Avant de conclure, il me semble important d’aborder un point qui pourrait donner lieu à une fragilisation de l’argumentaire que j’ai tenté de bâtir : celui de l’hypothèse de la séparation du corps et de la « psyché ». En effet, si l’on partait du principe la « psyché » était en mesure d’évoluer pour son propre compte, détachée de son support matériel, alors une partie de notre « être », pourrait alors s’affranchir totalement de « l’avoir » et tout ce que je viens de dire serait nul et non avenu dans ce cas de figure-là. Dans la mesure où je me suis très largement épanché sur le côté trop peu vraisemblable d’une telle hypothèse qui me semble d’ailleurs trouver sa source dans la vanité humaine et dans la peur de mourrir, je préfère vous renvoyer aux passages où j’argumente à ce sujet : 

  • Dans « Le chemin du prophète », chapitre 22 «  Le philosophe » de la page 104 à la page 113.
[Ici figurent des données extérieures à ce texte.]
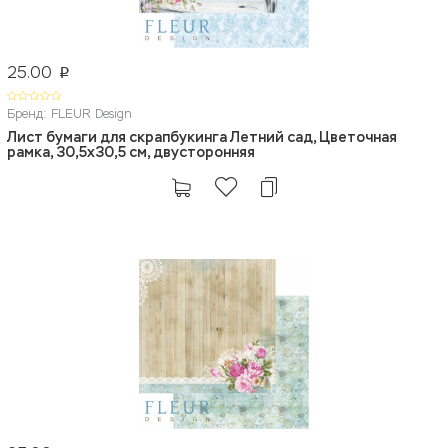
25.00
p
Бренд: FLEUR Design
Лист бумаги для скрапбукинга Летний сад, Цветочная
рамка, 30,5x30,5 см, двусторонняя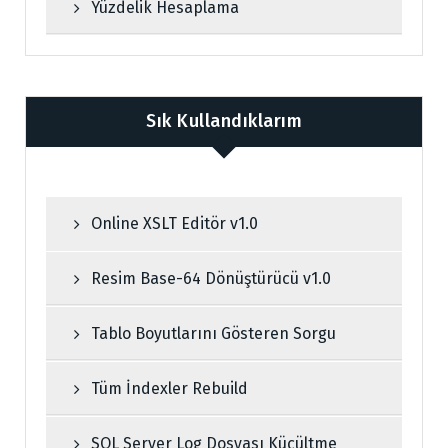
Yüzdelik Hesaplama
Sık Kullandıklarım
Online XSLT Editör v1.0
Resim Base-64 Dönüştürücü v1.0
Tablo Boyutlarını Gösteren Sorgu
Tüm İndexler Rebuild
SQL Server Log Dosyası Küçültme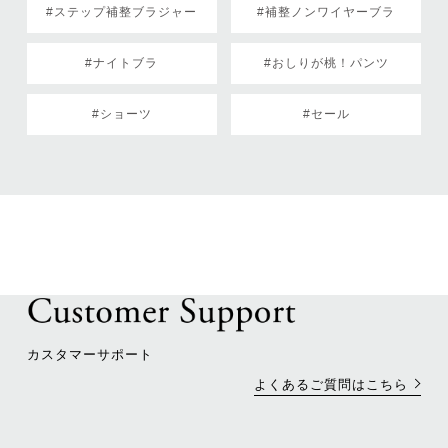
#ステップ補整ブラジャー
#補整ノンワイヤーブラ
#ナイトブラ
#おしりが桃！パンツ
#ショーツ
#セール
カスタマーサポート
よくあるご質問はこちら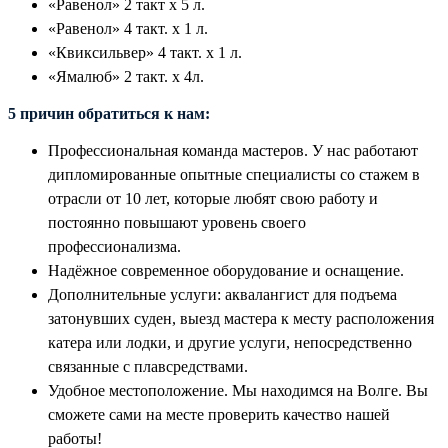
«Равенол» 2 такт x 5 л.
«Равенол» 4 такт. x 1 л.
«Квиксильвер» 4 такт. x 1 л.
«Ямалюб» 2 такт. x 4л.
5 причин обратиться к нам:
Профессиональная команда мастеров. У нас работают
дипломированные опытные специалисты со стажем в
отрасли от 10 лет, которые любят свою работу и
постоянно повышают уровень своего
профессионализма.
Надёжное современное оборудование и оснащение.
Дополнительные услуги: аквалангист для подъема
затонувших суден, выезд мастера к месту расположения
катера или лодки, и другие услуги, непосредственно
связанные с плавсредствами.
Удобное местоположение. Мы находимся на Волге. Вы
сможете сами на месте проверить качество нашей
работы!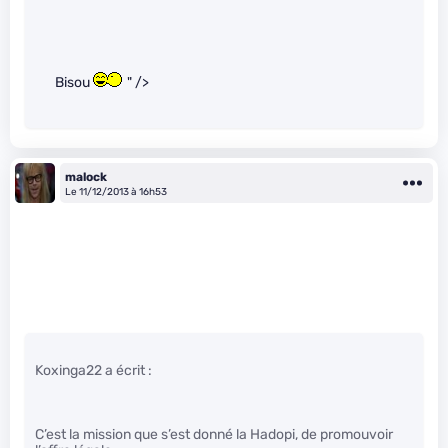
Bisou
" />
malock
Le 11/12/2013 à 16h53
Koxinga22 a écrit :
C’est la mission que s’est donné la Hadopi, de promouvoir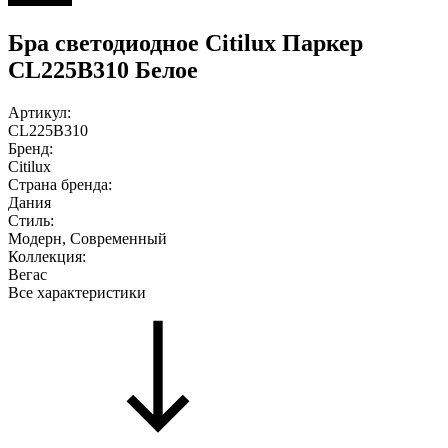
Бра светодиодное Citilux Паркер
CL225B310 Белое
Артикул:
CL225B310
Бренд:
Citilux
Страна бренда:
Дания
Стиль:
Модерн, Современный
Коллекция:
Вегас
Все характеристики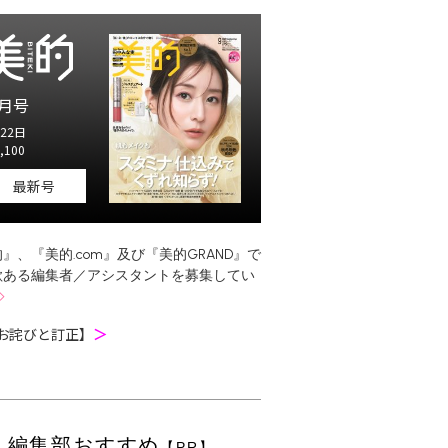
月号
22日
,100
最新号
』、『美的.com』及び『美的GRAND』で
欲ある編集者／アシスタントを募集してい
お詫びと訂正】
＞
編集部おすすめ
【PR】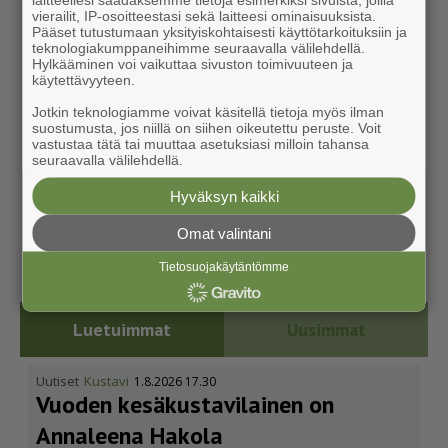
vierailit, IP-osoitteestasi sekä laitteesi ominaisuuksista.
Pääset tutustumaan yksityiskohtaisesti käyttötarkoituksiin ja
teknologiakumppaneihimme seuraavalla välilehdellä.
Hylkääminen voi vaikuttaa sivuston toimivuuteen ja
käytettävyyteen.
Jotkin teknologiamme voivat käsitellä tietoja myös ilman
suostumusta, jos niillä on siihen oikeutettu peruste. Voit
vastustaa tätä tai muuttaa asetuksiasi milloin tahansa
seuraavalla välilehdellä.
Hyväksyn kaikki
Omat valintani
Tietosuojakäytäntömme
Luetuimmat
Uusimmat
Uutiset
Kustavi
1.8.2026 17.30
Vuoden kesäkus­ta­vi­lainen on
Annaleena Hakola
  • Dans « Le chemin du prophète », un peu dans le chapitre 21 « la chasseuse et la femme qui voulait protéger les animaux », de la page 95 à la page 103.
  • Dans la série d’articles « Plan C : que faudra-t-il faire quand l’effondrement sera complet ? », dans la partie 7, chapitre intitulé « L’être humain supérieur au reste du vivant et l’idéal d’immortalité ».
  • Dans la série d’articles « Plan C : que faudra-t-il faire quand l’effondrement sera complet ? », dans la partie 10, dans le chapitre intitulé « b - une volonté supérieure ? », vers la fin.

Ce dernier point écarté, il m’apparait possible de conclure que les critiques formulées par Jean-Claude Ichaï, si elles sont évidemment intéressantes car appelant les réflexions que j’ai pu présenter dans le présent billet, ne me semblent pas entamer la pertinence de l’idéologie que j’ai tenté d’élaborer dans le conte philosophique « Le chemin du prophète » et dans la série d’articles « Plan C : que faudra-t-il faire quand l’effondrement sera complet ? », notamment pour ce qui concerne le socle de réflexion.